Associate Professor Reshma A. Merchant is the Head and Senior Consultant at the Division of Geriatric Medicine at the Yong Loo Lin School of Medicine, National University of Singapore. She is also the Geriatric Education Director for the school. Prior to this, Associate Professor Merchant had been the head of division of Advanced Internal Medicine for seven years since 2009 and under her leadership, the division has made great progress in care integration, care coordination and new models of care including acute medical unit and Innovation-42. She is actively involved in improving quality of care for the hospitalised elderly, and together with the nursing team, have introduced Eldercare Bundle hospital-wide and as head of Geriatrics, she has spearheaded many new developments including SILVER (Specialised Innovative LongeVity Elderly Recovery) unit. Her main area of research interest is in sarcopenia, cognitive frailty and successful ageing in the community. She also holds many leadership positions in national professional organisations and advisory boards. Besides clinical service and research, she is also a very enthusiastic teacher and has won multiple teaching awards. She graduated from the University of Edinburgh and obtained her postgraduate qualification from Royal College of Physician London in 1999 where she worked for several years before returning to Singapore in 2001.

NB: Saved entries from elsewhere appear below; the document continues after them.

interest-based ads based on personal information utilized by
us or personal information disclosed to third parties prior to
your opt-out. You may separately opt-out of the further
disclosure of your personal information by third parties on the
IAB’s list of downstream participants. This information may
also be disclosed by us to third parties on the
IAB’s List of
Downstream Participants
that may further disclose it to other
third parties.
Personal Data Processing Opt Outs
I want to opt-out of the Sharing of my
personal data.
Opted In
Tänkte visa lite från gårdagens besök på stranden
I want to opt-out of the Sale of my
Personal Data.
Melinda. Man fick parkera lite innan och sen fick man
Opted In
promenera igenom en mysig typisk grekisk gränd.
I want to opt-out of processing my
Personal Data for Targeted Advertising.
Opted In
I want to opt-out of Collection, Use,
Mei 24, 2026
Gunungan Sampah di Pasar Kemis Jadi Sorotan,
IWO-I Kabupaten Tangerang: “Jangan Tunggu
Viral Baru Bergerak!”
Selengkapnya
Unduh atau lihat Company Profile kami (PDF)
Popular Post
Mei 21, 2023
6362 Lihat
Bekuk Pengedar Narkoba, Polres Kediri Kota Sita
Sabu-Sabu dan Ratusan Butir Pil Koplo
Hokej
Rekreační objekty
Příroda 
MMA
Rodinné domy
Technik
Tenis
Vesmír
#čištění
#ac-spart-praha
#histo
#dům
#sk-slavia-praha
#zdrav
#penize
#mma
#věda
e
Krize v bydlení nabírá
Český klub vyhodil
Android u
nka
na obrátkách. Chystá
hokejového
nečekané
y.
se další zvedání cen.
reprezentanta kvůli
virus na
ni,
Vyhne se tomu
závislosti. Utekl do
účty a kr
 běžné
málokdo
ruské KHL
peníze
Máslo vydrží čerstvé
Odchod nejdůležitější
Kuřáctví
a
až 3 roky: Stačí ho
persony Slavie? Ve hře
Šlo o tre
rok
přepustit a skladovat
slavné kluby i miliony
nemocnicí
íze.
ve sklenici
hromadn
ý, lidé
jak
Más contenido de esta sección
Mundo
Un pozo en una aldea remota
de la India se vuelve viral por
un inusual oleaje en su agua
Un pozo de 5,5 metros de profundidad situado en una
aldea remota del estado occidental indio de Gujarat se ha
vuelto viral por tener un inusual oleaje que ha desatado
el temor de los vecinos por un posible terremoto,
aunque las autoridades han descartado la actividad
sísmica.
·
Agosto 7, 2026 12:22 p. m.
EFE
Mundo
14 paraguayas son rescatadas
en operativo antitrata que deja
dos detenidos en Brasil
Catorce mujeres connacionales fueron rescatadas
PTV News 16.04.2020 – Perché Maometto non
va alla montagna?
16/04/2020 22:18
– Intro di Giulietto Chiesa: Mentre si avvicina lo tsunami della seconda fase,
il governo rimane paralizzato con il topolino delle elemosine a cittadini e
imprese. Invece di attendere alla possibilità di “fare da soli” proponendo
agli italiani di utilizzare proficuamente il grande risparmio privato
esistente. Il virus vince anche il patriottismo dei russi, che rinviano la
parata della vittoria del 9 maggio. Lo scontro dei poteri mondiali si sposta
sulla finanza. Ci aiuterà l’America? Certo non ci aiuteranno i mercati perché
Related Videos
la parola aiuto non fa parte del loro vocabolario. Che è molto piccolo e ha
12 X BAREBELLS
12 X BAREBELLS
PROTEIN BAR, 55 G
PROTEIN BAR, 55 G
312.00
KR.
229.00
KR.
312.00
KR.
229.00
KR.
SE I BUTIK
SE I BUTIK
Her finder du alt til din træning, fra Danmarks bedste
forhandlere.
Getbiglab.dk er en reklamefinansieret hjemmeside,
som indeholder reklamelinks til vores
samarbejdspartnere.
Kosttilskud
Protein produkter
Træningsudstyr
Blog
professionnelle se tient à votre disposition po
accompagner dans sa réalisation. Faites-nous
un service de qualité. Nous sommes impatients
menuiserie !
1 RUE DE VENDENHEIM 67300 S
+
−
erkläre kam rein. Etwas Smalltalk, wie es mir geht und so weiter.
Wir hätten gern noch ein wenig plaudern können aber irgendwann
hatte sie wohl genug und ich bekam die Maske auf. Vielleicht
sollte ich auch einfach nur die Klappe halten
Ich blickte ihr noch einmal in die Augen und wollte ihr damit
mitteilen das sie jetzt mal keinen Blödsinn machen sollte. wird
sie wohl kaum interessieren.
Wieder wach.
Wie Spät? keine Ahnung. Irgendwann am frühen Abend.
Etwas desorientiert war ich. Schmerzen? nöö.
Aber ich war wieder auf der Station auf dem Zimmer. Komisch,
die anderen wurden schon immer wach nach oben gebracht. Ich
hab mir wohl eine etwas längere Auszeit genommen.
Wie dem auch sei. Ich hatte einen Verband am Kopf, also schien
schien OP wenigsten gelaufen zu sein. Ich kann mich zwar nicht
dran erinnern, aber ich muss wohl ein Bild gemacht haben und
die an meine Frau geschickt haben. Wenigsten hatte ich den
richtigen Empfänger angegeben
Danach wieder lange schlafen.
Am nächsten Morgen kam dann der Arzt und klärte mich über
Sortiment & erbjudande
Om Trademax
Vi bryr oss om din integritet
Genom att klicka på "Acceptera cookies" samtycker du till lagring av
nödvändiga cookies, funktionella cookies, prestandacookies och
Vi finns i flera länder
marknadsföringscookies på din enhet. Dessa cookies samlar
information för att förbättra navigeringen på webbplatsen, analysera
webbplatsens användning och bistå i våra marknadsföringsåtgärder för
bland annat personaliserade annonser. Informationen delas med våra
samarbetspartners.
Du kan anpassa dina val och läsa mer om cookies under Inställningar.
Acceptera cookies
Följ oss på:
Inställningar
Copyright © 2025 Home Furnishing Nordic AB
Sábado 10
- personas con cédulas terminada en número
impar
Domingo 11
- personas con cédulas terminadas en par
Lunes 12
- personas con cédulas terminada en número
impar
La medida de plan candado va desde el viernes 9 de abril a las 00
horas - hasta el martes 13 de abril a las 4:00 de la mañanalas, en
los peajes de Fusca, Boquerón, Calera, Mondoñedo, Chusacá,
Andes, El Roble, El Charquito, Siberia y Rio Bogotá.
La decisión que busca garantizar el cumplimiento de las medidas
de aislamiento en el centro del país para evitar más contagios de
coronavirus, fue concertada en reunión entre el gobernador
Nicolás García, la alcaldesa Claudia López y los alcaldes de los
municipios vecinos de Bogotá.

Healthy Ageing Promotion Program for You (HAPPY) to Meet Ageing Population Needs
The increasing prevalence of frailty and dementia with ageing population and accompanying physical, cognitive, social and psychological complexities requires a community-health promotion and prevention program which are both sustainable and scalable. Based on initial Healthy Older People Everyday (HOPE) study (n=1051), the prevalence of frailty amongst older adult in Northwest region of Singapore was 6% and prefrailty 37%.
Healthy Ageing Promotion Program For You (HAPPY) is a community screening program and those identified to be pre-frail or have underlying cognitive impairment (mini-mental state examination score between 18-26) were invited to participate in a dual task exercise program.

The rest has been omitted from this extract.